Sunday, July 31, 2005

PARANOIA AGENT

To waste as little of your time as possible, lets start at the top shall we? Satoshi Kon’s “Paranoia Agent” is the best anime that I have ever seen. It now stands at the top of my ‘short list’ with other notables like Revolutionary Girl Utena, Cowboy Bebop, Last Exile, Berzerk and Escaflowne. There are many reasons why PA is a sort of Magna Carta for a new brand of storytelling in animation, but what is most important about it is that it’s primary focus is people. People like you and me, with jobs, frustrations, dreams and faults are drawn into a series of events that clearly draws the line between humanity and it’s collective consciousness. Let it suffice to say that they aren’t going to get along very well.

At the start it’s easy for a fan of my stripe to fall in love with PA. Anime’s annoying conventions are totally missing. No magical girls, buxom assassins, space invaders, robots, harems or wacky hi-jinks. Graphically as well the tried and boring anime conventions are missing. PA maintains a highly realistic style even when depicting seriously fantastic situations. Everything is rendered with an attention to detail that brings you to Japan and leaves you to be stunned by the events unfolding there. And with all those fine points what is actually important about this realistic treatment is that it serves the viewer in bringing the emotional consequences of the character’s choices to life. At many points we can point at the screen and realize that we have been in those places ourselves. Leaving anime conventions behind and creating some real persons to live out these events, Satoshi Kon makes PA personally relevant. It reminds me a little of Big O in that regard, but succeeds by orders of magnitude more.

PA is told in a series of short stories woven together by the notorious Shonen Bat and his ardent pursuers, a pair of police detectives who are in way over their heads. Their antagonism takes a break in disc three but comes back in full force in the ending eps with the victor clearly decided, another great surprise for anime viewers sick of every cerebral anime ending in some kind of irrational non-sequitur. Of course none of the principal characters survives the show in a recognizable form, all persons involved changing in drastic ways one way or another. Every person involved in the plot either profits or withers according to their actions.

I’m not going to talk a lot about the technical aspects of the shows I write about, but in this instance I want to highlight the voice work for PA. The English dub is a sterling effort and English speakers should really hear this one first. The fact is that I am sure that the stable of voice actors involved were pushed to perform in many ways by the AMAZING Japanese voice work on the show. Especially in the instance of Detective Ikari the quality of the talent and the voice direction is a serious achievement. Of course both sets of actors are aided by the fact that PA usually lacks the twitching/blinking face-holes that many animators consider mouths, but it is still a joy to hear either way.

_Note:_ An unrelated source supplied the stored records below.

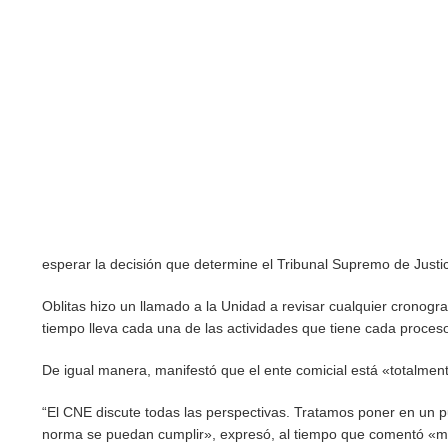
esperar la decisión que determine el Tribunal Supremo de Justic
Oblitas hizo un llamado a la Unidad a revisar cualquier cronog
tiempo lleva cada una de las actividades que tiene cada proceso
De igual manera, manifestó que el ente comicial está «totalme
“El CNE discute todas las perspectivas. Tratamos poner en un p
norma se puedan cumplir», expresó, al tiempo que comentó «me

There are a few niggling problems, though. Sometimes the changes from ep to ep are quite drastic, entire rafts of characters abandoned for another. The main chars always return, but it can be disorienting. Also some of the content can be disturbing to the casual anime fan. Kon’s characters express a wide range of faults and compulsions and sometimes the ugliness is shockingly blunt. I can count this among my favorite aspects of the show, but I can see how others may shy away from it.

Studying the show after the fact gives us the impression that we’ve seen the first hard science fiction story in anime since shows like Lain and Key. It’s a story about normal people confronting forces they have no way to understand let alone combat until they are enlightened in some fashion, until Shonen Bat is somehow brought to heel. The trip is dark, emotional, violent and wholly satisfying. It reminds me of
a Scorcese film, the kind of experience you survive rather than idley view from a distance. You’re there, and when it’s over you stay there. The story was rattling around in my head for days after I finished it. You end up rooting with all your might for totally un-fantastic persons against an evil that we all possess in some way. People go crazy, realities are warped, and dreams are reduced to rubble, but fakers can become saviors and everyone kinda gets the idea that they weren’t as powerless as they thought they were. It’s a great message if you ask me.

My suggestion: Buy it, love it and tell your friends. I’ll tell you this, the industry is preparing another 26 ep jaunt where gender roles are set on their ear at the hot springs and the festival grounds and no one knows where the madcap hilarity will end!!! Do you really want to be responsible for that, even in part? Buy Paranoia Agent and do something good for us all. Really.